Abstract:
To address the problems of dense targets, frequent mutual occlusions in student behaviors with classroom scenarios and limited computing power of edge devices, this paper proposes a lightweight YOLOv8-based student classroom behavior recognition method for edge computing, which maintains detection accuracy while significantly reducing model complexity. First, a Neck-DSC lightweight feature fusion structure is proposed. It reconstructs the feature fusion path through depthwise separable convolutions, reducing computational complexity basically without losing representation capability. Secondly, a Dynamic Sparse Attention (DSA) mechanism is designed.
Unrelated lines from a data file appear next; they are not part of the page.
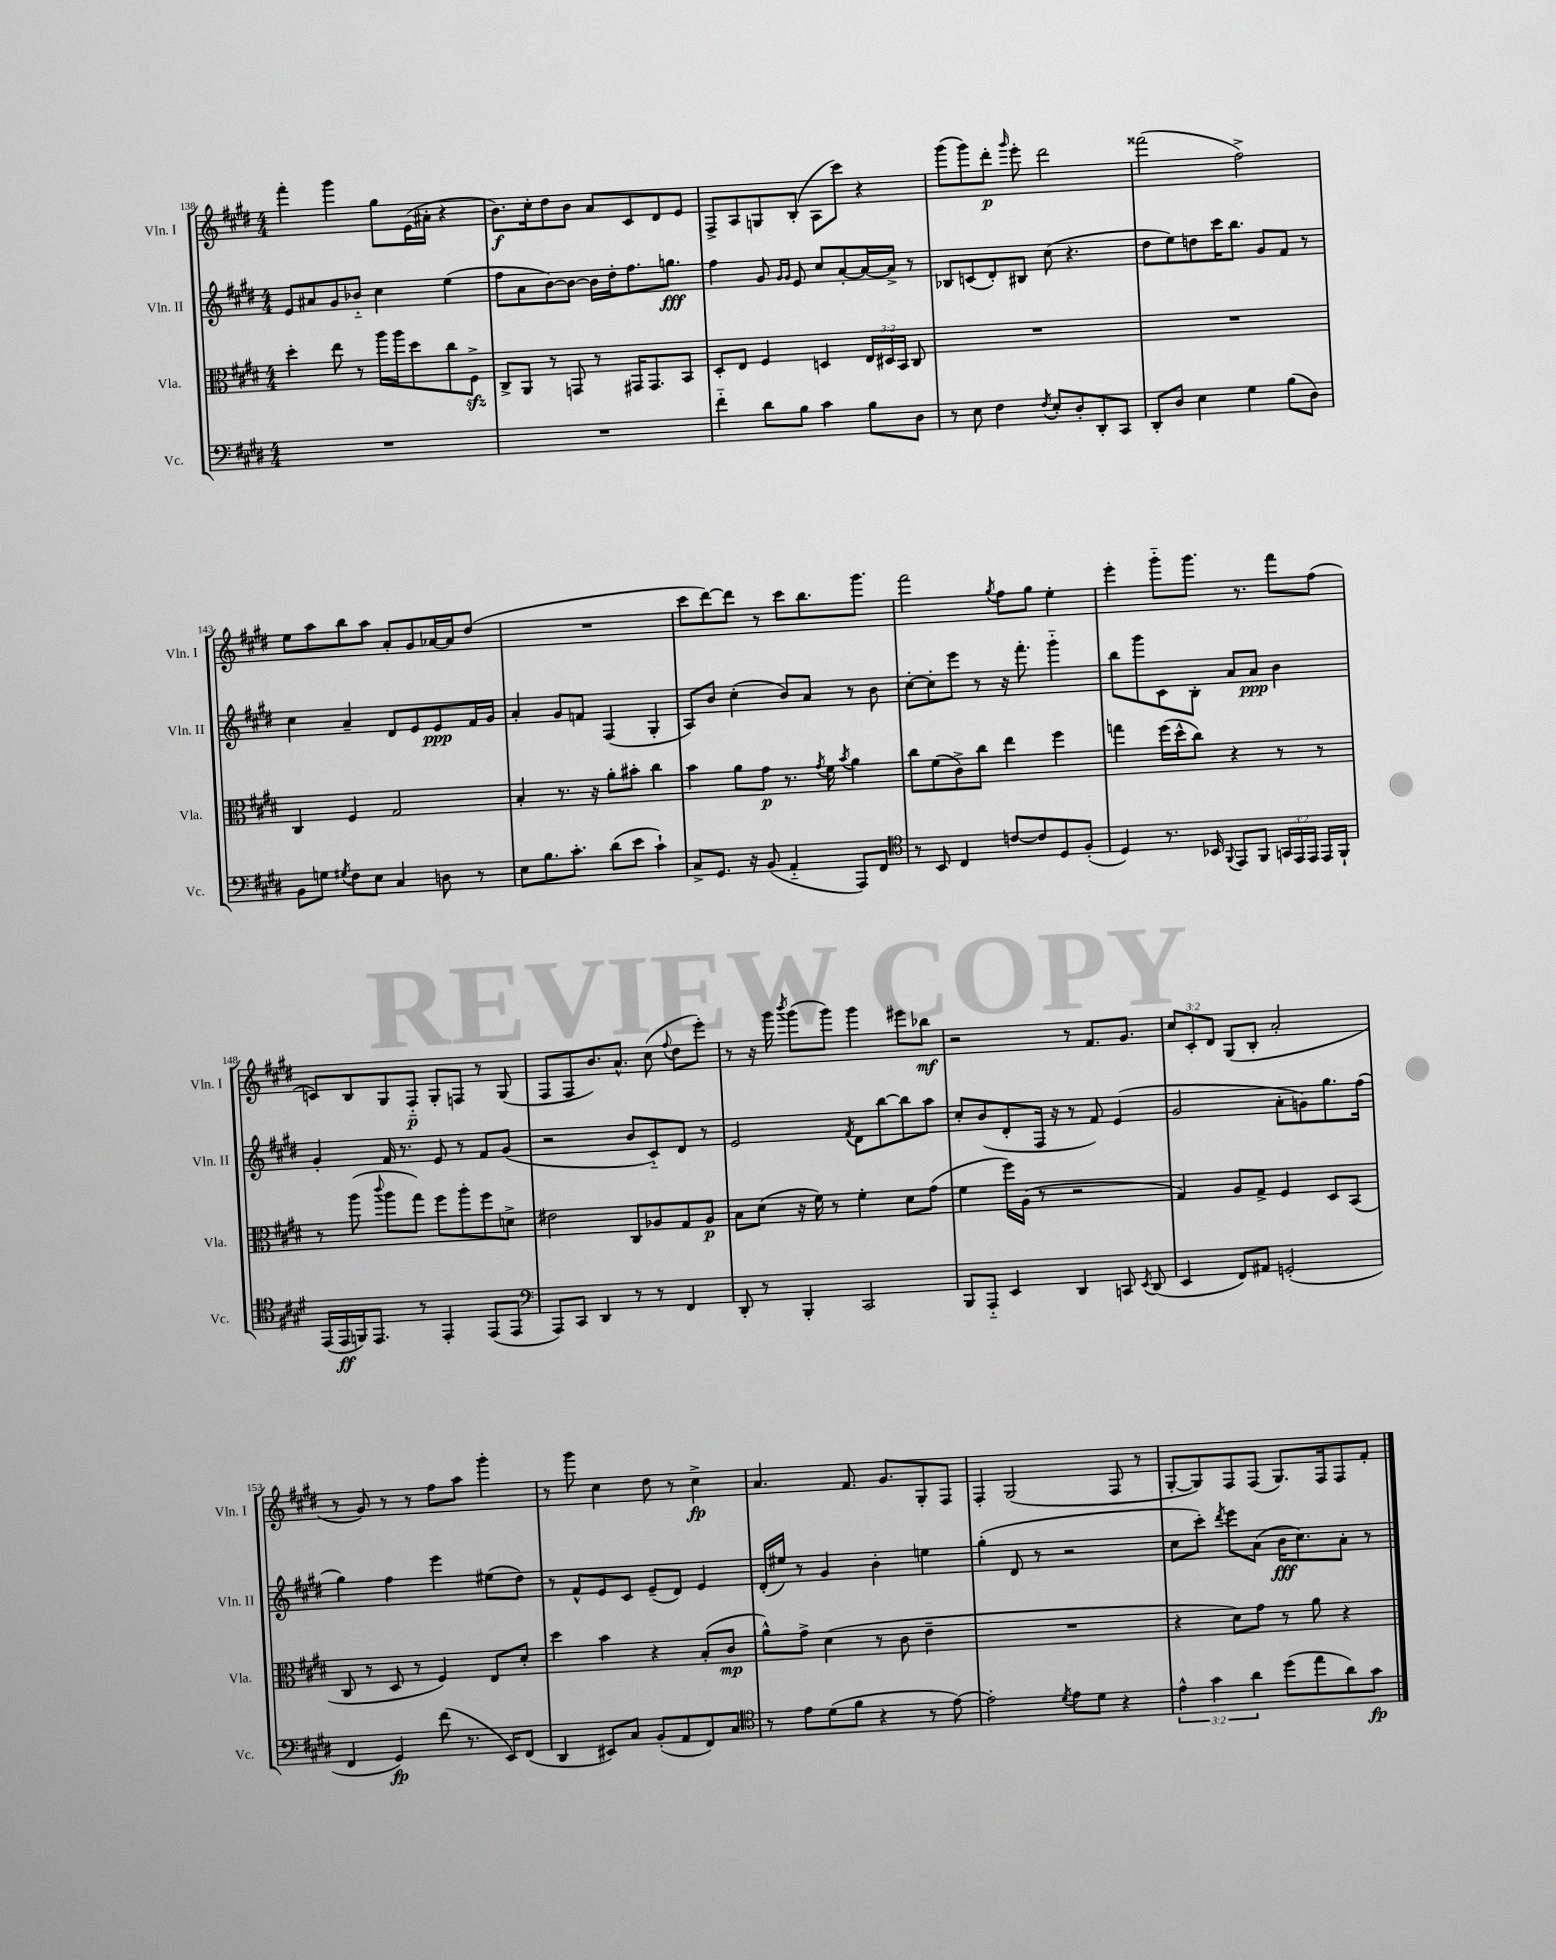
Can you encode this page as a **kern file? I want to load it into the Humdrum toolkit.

**kern	**kern	**kern	**kern
*staff4	*staff3	*staff2	*staff1
*clefF4	*clefC3	*clefG2	*clefG2
*k[f#c#g#d#]	*k[f#c#g#d#]	*k[f#c#g#d#]	*k[f#c#g#d#]
*M4/4	*M4/4	*M4/4	*M4/4
1r	4dd#'	8e	4fff#'
.	.	8a#	.
.	8ee	8g#	4ggg#
.	8r	8b-'~	.
.	16aa	4cc#	8gg#
.	16aa	.	.
.	8dd#	.	(16e
.	.	.	16a#'
.	8cc#	(4ee	4r
.	8F#^	.	.
=	=	=	=
1r	8C#^	8ff#	8.b)
.	8AA	8a	.
.	.	.	16cc#'
.	8r	[8b)	8dd#
.	8GG	8b_	8b
.	8r	16b]	8a
.	.	16dd#'	.
.	16GG#	8.ff#	8c#
.	8.GG#	.	.
.	.	.	8d#
.	.	8.gg	.
.	8BB	.	8e
=	=	=	=
4f#'~	8D#'	4ff#	8F#^
.	8E	.	8A
8d#	4F#	8g#	8G
.	.	16qqg#	.
.	.	16qqg#	.
8B	.	8e	(8B'
4c#	4D	8cc#	8A
.	.	[8a'	8ccc#)
8B	24E	16a_	4r
.	24D#	.	.
.	.	16a^]	.
.	24BB	.	.
8D#	8C#	8r	.
=	=	=	=
8r	1r	8B-	(8ggg#
8E	.	(8c	8ggg#)
4F#	.	8d#')	8ddd#'
.	.	.	16qqggg#
.	.	8B#	8eee'
8qF#	.	.	.
8E'	.	(8cc#	2ddd#
8D#'	.	4.r	.
8DD#'	.	.	.
8CC#	.	.	.
=	=	=	=
8DD#'	1r	8dd#	(2fff##
8D#	.	8ee)	.
4E	.	8dd	.
.	.	16ccc#	.
.	.	8.bb	.
4G#	.	.	2ff#^)
.	.	8g#	.
(8B	.	8f#	.
8D#)	.	8r	.
=	=	=	=
8BB	4C#	4cc#	8ee
8G	.	.	8aa
8qG#	.	.	.
8F#	4F#	4a~	8bb
8E	.	.	8aa
4C#	2G#	8d#	8a'
.	.	8e	8g#
8D	.	8e	[16a-
.	.	.	16a-]
8r	.	16f#	(8dd#
.	.	16g#	.
=	=	=	=
8E	4B'	4a'	1r
8.B	.	.	.
.	8.r	8g#	.
8.c#'	.	.	.
.	.	8f	.
.	16r	.	.
(8d#	8a'	(4F#	.
8e	8b#'	.	.
4c#`)	4cc#	4G#'	.
=	=	=	=
8C#^	4b	8A)	8ccc#
8.GG#	.	8b	[8ddd#)
.	8a	(4cc#'	8ddd#]
16r	.	.	.
(8BB	8g#	.	8r
4AA'~	8.r	8b)	8ccc#
.	.	8a	8.bb
.	8qg#	.	.
.	16f#	.	.
.	8qb	.	.
8AAA)	4a	8r	.
.	.	.	8.ggg#
8FF#	.	8b	.
=	=	=	=
*clefC4	*	*	*
8r	8cc#	[8cc#'	2fff#
8BB	(8f#	8cc#']	.
4C#	8c#^)	8eee	.
.	8cc#	8r	.
.	.	.	8qgg#
[8c	4ee	16r	8ff#
.	.	8.fff#'	.
8c]	.	.	8gg#
8D#	4ff#	4ggg#'~	4ee'
(8F#'	.	.	.
=	=	=	=
4D#)	4gg	8bb	4eee'
.	.	8ggg#	.
8.r	(16ff#	8c#	8ggg#'~
.	16dd#^^	.	.
.	8cc#)	8B'	8.ggg#
16BB-	.	.	.
8qqFF#	.	.	.
8EE	4r	8a	.
.	.	.	8.r
8FF#	.	8a	.
24GG	8r	4b	8fff#
24EE	.	.	.
24EE	.	.	.
16EE	8r	.	(8ff#
16FF#`	.	.	.
=	=	=	=
(16EE	8r	4g#'	8c)
16EE	.	.	.
16FF)	(8aa	.	8B
8.EE	.	.	.
.	8qqccc#	.	.
.	8aa	16f#	8G#
.	.	8.r	.
8r	8gg#)	.	8F#'~
4EE'	8ff#	8e	8G#'
.	8aa'	8r	8F
(8EE	8ff#	8f#	8r
8EE	8d^	(8g#	(8G#
=	=	=	=
*clefF4	*	*	*
8AAA)	2e#	2r	8F#
8CC#	.	.	8F#
4DD#	.	.	8.b)
.	.	.	8.a^^
8r	8C#	8b	.
8r	8A-	8c#'~)	(8cc#
.	.	.	8qqff#
4FF#	8G#	8d#	8dd#
.	8A-	8r	8eee')
=	=	=	=
8DD#'	8B	2e	8r
8r	(8d#	.	16r
.	.	.	16ggg#
.	.	.	8qbbb
4BBB'	16r	.	(8ggg#
.	16f#)	.	.
.	8r	.	8ggg#)
.	.	8qf#	.
2CC#	4f#'	8d#	4ggg#
.	.	[8bb	.
.	8d#	8bb]	8eee#
.	(8g#	8aa	8bb-
=	=	=	=
8BBB	4f#	8cc#'	2r
8AAA'~	.	(8b	.
4EE	16ff#)	8d#'	.
.	(16A	.	.
.	8r	16F#	.
.	.	16r	.
4DD#	2r	8r	8r
.	.	8f#)	8.f#
8CC	.	(4e	.
.	.	.	8.g#
8qEE	.	.	.
(8DD#	.	.	.
=	=	=	=
4EE	4G#)	2g#	12cc#
.	.	.	12c#'
.	.	.	12d#
8FF#)	8A	.	(8G#
8AA#	8G#^	.	8B'
(2GG'	4F#	8a'	2a'
.	.	8g)	.
.	8D#	8.gg#	.
.	(8BB	.	.
.	.	(16ff#	.
=	=	=	=
4FF#	8C#	4gg#)	8r
.	8r	.	8g#)
4GG#)	8D#	4ff#	8r
.	8r	.	8r
(8f#	4F#)	4eee	8ff#
8.r	.	.	8aa
.	8E	(8ee#	4ggg#'
16EE)	.	.	.
(8FF#	8d#'	8dd#)	.
=	=	=	=
4DD#	4dd#	8r	8r
.	.	8f#^^	8ggg#
8EE#)	4b	8e	4cc#
8C#	.	8c#	.
(8BB'	4r	(8e~	8dd#
8AA	.	8d#)	8r
8FF#)	(8B'	4e	4cc#^
8C#	8c#	.	.
=	=	=	=
*clefC4	*	*	*
8r	8a^^)	(16d#'	4.a
.	.	16ee#)	.
8e	8g#^	8r	.
(8d#	(4d#	4g#	.
8f#	.	.	8.f#
4r	8r	4b'	.
.	.	.	8.g#
.	8c#	.	.
8r	4e~	4ee	8G#'
[8e)	.	.	8F#
=	=	=	=
2e']	1r	(4gg#'	4F#'
.	.	8d#	(2G#
.	.	8r	.
8qd#	.	.	.
8e	.	2r	.
8d#	.	.	.
4r	.	.	8F#
.	.	.	8r
=	=	=	=
6e^^	4r	8cc#	[8G#'
.	.	8ccc#')	8G#])
6g#	.	.	.
.	.	8qddd#	.
.	8d#)	8eee	8F#
6a	.	.	.
.	8g#	(8a	(8F#
(8dd#	8r	16b	8.G#)
.	.	8.cc#)	.
8ee	8a	.	.
.	.	.	16F#
8a)	4r	8a'	8F#
8g#	.	8r	8f#'
==	==	==	==
*-	*-	*-	*-
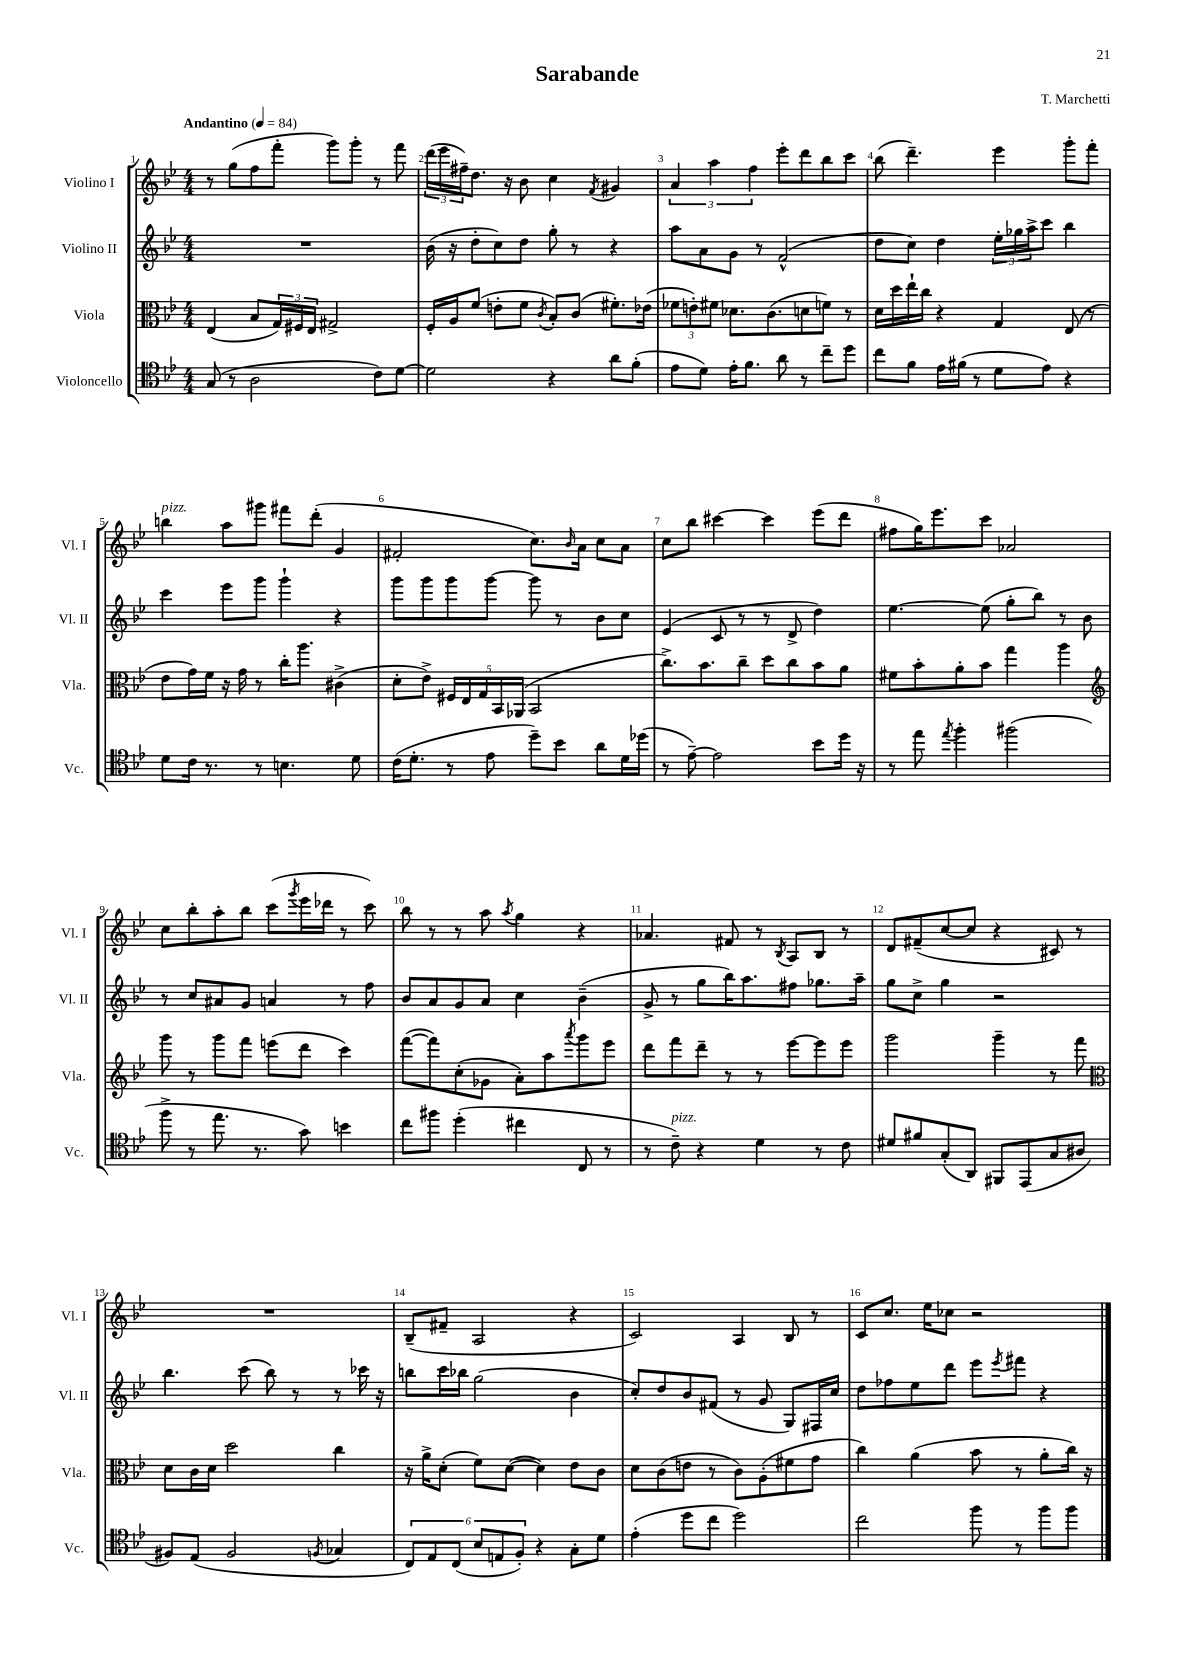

With detection confidence as a prior, it adaptively allocates attention computation resources only to potential occluded regions, thereby enhancing the behavioral feature modeling capability in occlusion scenarios. Finally, the INT8 quantization deployment is achieved by integrating TensorRT, further improving the inference efficiency of the model on edge devices. Experiment results on a self-constructed classroom behavior dataset show that the proposed method has a model parameter count of only 2.39×10
6, presenting a 24.13% reduction compared with the original YOLOv8n, while maintaining mAP at approximately 95%. Ablation studies validate the effectiveness of the Neck-DSC and DSA modules in terms of lightweight capability and occlusion robustness.